Day Three so far – starting a mommy war

While Ignatieff was the first up this morning and could have seized the advantage by announcing the first policy of the campaign, he and Liberal MP Mark Holland (Ajax-Pickering) instead used a press event to talk about the Harper government’s record of waste. There was plenty of talk about the G8/G20 – yet no mention of going after the massive civil liberties abuses that took place, even though the Liberals on the Public Safety committee recommended a public inquiry take place. There was the usual talk of jets and jails, along with the $130 million spent on advertising, $30 million in consultants, and the size of the deficit. Ignatieff also drew the link between the government’s waste and the federal money spent on healthcare, noting that upcoming 2014 deadline, and Ignatieff repeated his pledge not to raise taxes on families or small businesses.

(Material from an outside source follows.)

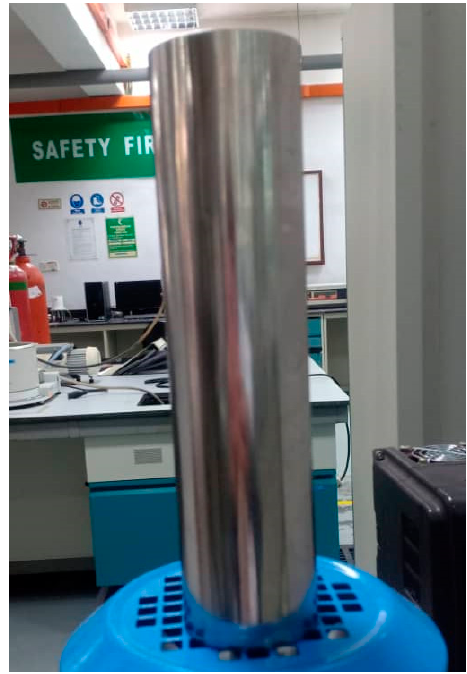
Figure 2. View of cylindrical crystallizer.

Ignatieff promised a “costed, imaginative announcement” tomorrow, apparently to do with education, but he could have got ahead of things today and didn’t. He also promised the full, costed platform would be out within a week.

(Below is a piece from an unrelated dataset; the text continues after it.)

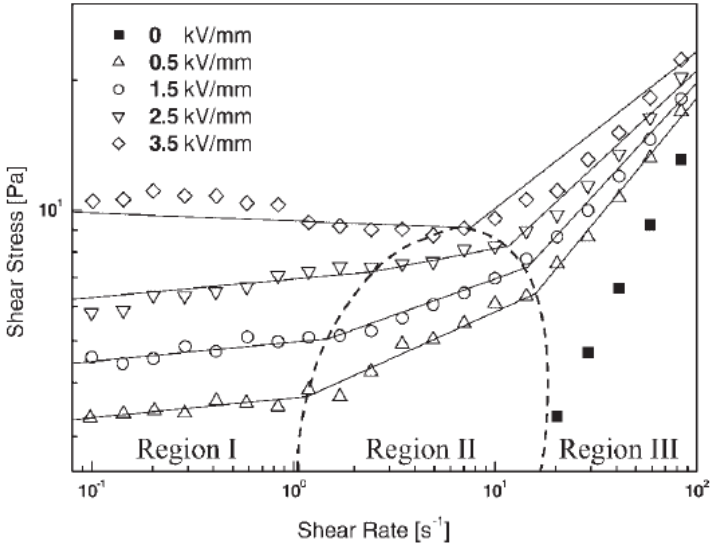
Figure 10. Shear stress vs. shear rate for MWNT/PMMA particle based ER fluid (reprinted with permission from [34], Copyright 2005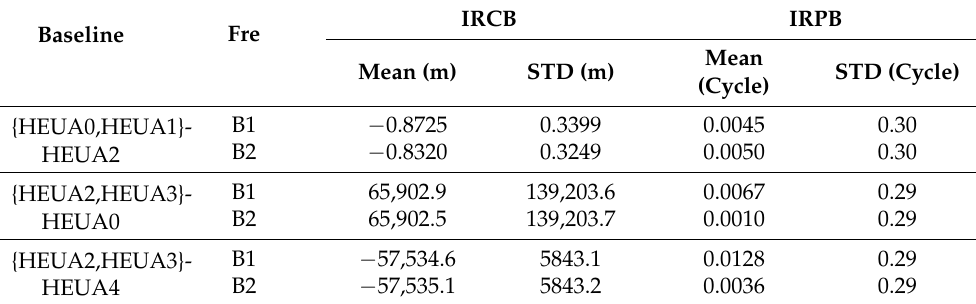
Figure 5. The estimation results for IRCB and IRPB under non-common clock mode. The receiver types are all UB380. The panels from top to bottom represent IRCB and IRPB at B1 and B2 frequency, and the blue-green dotted line is the corresponding mean of IRB. Table 3. IRB statistics results under non-common clock mode.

No, it was Harper who seized the first major announcement, in a tightly controlled “average family” backyard in Saanich, announcing that once the deficit was slain in five years (or so, give or take, depending on whether you believe the PBO’s figures that the deficit is structural), he would introduce income splitting for families. And then he recited a bunch of “tax-raising coalition” red herrings.

But while Jason Kenney says he first proposed income splitting to end the “marriage penalty” in 1997, and the Green Party points out that this is in their platform, there is something that should be pointed out about the whole notion of income splitting; it’s a major sop to social conservatives and the religious right, who see this as a measure to make it easier to keep women at home raising children. This is an attack on attempts to get affordable childcare to Canadians, just as much as cutting the former Liberal childcare plans in favour of the $100/month childcare cheques is, using the same rhetoric – that Canadians deserve the “choice” to raise their children as they see fit rather than be forced into a one-size-fits-all, Ottawa-knows-best childcare system. Which is, of course, absurd, but those are the talking points.

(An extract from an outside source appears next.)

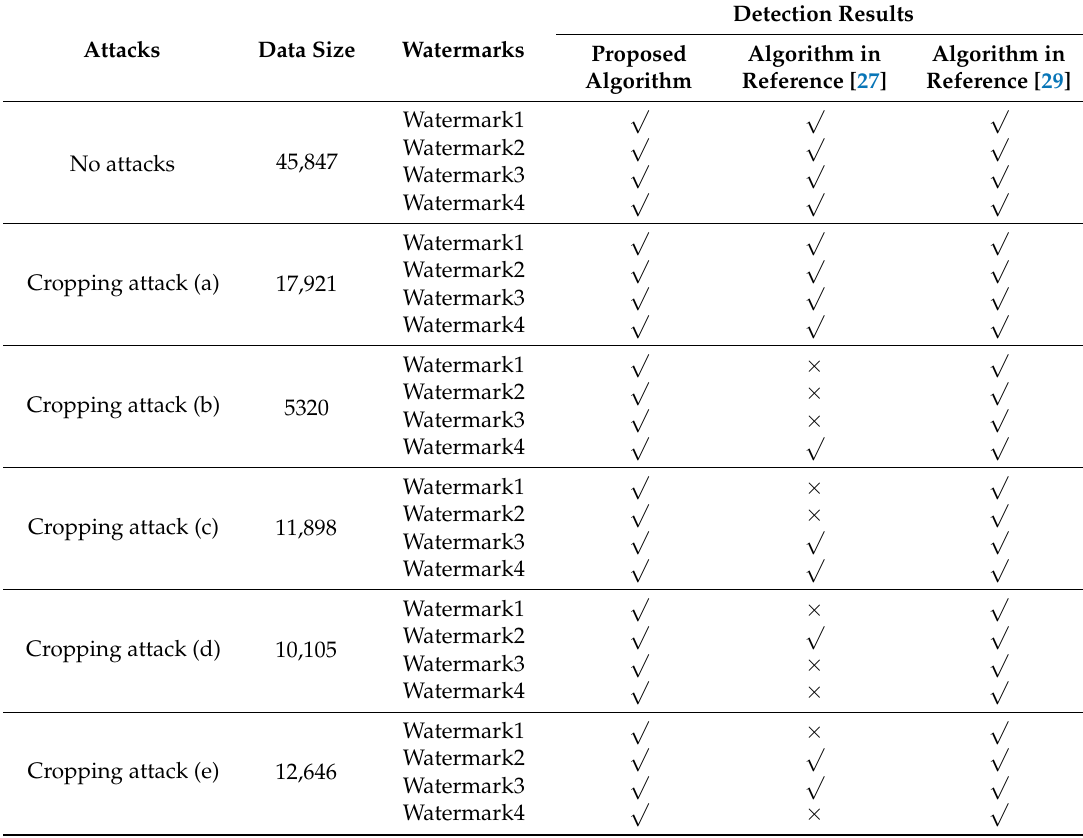
Table 5. Robustness against cropping attacks for different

The strategy is known as a mommy war – pitting working mothers against stay-at-home ones, and social conservatives and the religious right lap it up. And yet, the media isn’t focusing on this, nor are any of the other party leaders. The other three leaders all made preemptive attacks on the policy – Ignatieff pointing out it was five years down the road, Duceppe wondering why it wasn’t in the budget, and Layton wondering why Harper can’t help families right now. But none have pointed out that this is an attack on childcare policies, which Harper is getting in under the radar.

For his part, Jack Layton held a rally in Regina this morning, again arranging the crowds to be mostly behind him, with only a couple of rows of spectators between him and the media riser. His local messaging included a shout-out to recent Canadian Wheat Board elections and how only New Democrats can take on Conservatives in Saskatchewan (even though there are no NDP MPs from Saskatchewan, and none who beat Conservatives, even though most came in second).

Layton did make a policy announcement – under the theme that Harper failed to clean up Ottawa, he wants to make it illegal for parties to appoint insiders to the Senate, or to allow senators to fundraise “on the public dime.” Yes, the same Senate he wants to abolish. Never mind that he fails to make a distinction between how party insiders appointed to the Senate are any different from insiders added to party lists in a proportional representation system (such as he gave a shout-out to), or how senators already are forbidden from using parliamentary resources to fundraise, just as MPs are (or that MPs also fundraise for their parties). But hey, the Senate is evil!

And Elizabeth May talked about youth unemployment on YouTube.

 

Elsewhere, PostMedia looks at the facts behind several of Harper’s (bogus) election trail claims.

The Toronto Star looks at the way in which the Conservatives are targeting the GTA, and includes some biting comments from Rob Oliphant (who also promises that the Liberals will take Trinity-Spadina back from the NDP).